The Morrill Act of 1862

This act allocated federal funds to establish colleges for the common person that would deliver training largely focused on agriculture and the mechanical arts. As a result, millions of farmers and workers that formerly had been excluded from higher education, could now take advantage of the learning opportunities created by the state land-grant institutions, “a development that could not help but reshape the nation’s social and economic fabric” (Morrill Act of 1892). Today, as these same land-grant universities seek to create learning opportunities for adults across the state (in particular rural areas), they are turning to e-learning solutions that utilize current technologies.

Key Terms in this Chapter

Lifelong Learning: The concept that learning continues throughout the life time, whether it occurs in formal, informal, structured or non-structured situations.

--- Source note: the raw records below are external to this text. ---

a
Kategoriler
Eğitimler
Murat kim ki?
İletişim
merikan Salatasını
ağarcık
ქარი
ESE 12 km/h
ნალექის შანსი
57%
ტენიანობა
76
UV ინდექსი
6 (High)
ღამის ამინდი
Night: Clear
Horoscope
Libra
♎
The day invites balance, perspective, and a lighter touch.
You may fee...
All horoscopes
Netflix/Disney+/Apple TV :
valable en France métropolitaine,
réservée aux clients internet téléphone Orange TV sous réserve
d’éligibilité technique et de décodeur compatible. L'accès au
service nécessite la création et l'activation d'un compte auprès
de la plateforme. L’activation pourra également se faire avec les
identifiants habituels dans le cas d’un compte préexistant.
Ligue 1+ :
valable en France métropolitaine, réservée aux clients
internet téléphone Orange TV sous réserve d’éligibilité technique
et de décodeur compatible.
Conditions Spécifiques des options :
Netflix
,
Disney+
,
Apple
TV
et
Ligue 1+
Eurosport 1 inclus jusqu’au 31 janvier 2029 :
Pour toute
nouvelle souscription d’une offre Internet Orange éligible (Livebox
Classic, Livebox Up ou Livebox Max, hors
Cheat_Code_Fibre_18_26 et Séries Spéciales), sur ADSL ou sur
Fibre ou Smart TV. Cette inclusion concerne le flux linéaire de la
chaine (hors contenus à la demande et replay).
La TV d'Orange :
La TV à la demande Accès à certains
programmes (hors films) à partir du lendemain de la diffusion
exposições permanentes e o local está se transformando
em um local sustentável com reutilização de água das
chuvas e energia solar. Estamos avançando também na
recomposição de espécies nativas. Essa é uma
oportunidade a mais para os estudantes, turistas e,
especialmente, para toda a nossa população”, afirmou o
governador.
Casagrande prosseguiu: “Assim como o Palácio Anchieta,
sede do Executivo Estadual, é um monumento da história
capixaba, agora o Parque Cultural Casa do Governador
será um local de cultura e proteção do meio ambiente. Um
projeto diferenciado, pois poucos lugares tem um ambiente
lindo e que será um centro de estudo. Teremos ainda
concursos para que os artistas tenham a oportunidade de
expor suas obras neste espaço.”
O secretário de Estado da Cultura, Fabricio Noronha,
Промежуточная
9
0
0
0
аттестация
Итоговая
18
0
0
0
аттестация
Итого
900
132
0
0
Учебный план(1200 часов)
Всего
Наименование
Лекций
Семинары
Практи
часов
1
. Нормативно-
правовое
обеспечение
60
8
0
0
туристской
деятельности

E-Learning Technologies: Digital, computer, web-based, and portable technology that is applied and used to support and enhance the learning process.

Transformative Learning: A process of learning that creates a substantial or profound change in the habits, ideas and/or outlook of an individual.

Interactive Video: A two-way video conferencing system that allows remote users to connect to a classroom, and each other, and is used to provide distance education for groups of people separated geographically.

Experiential Learning: The concept that learning occurs when an individual uses previous experiences to relate to new experiences. Once a connection occurs between the experiences new knowledge is obtained.

Critical Reflection: An inward examination of concepts, ideas and experiences which includes analysis.

Career Clusters: Identifying the knowledge and skills, both academic and technical, for a broad career cluster that will allow all learners to pursue a wide range of career opportunities from entry level through management and professional levels.

Web 2.0 Applications: New computer applications that are created for the world wide web. The defining characteristics of these applications include collaboration, interaction, ease of use and, in most cases, free access.

Learning Management Systems: A network and web-based application that allows institutions and organizations to create, deliver and manage education and training programs.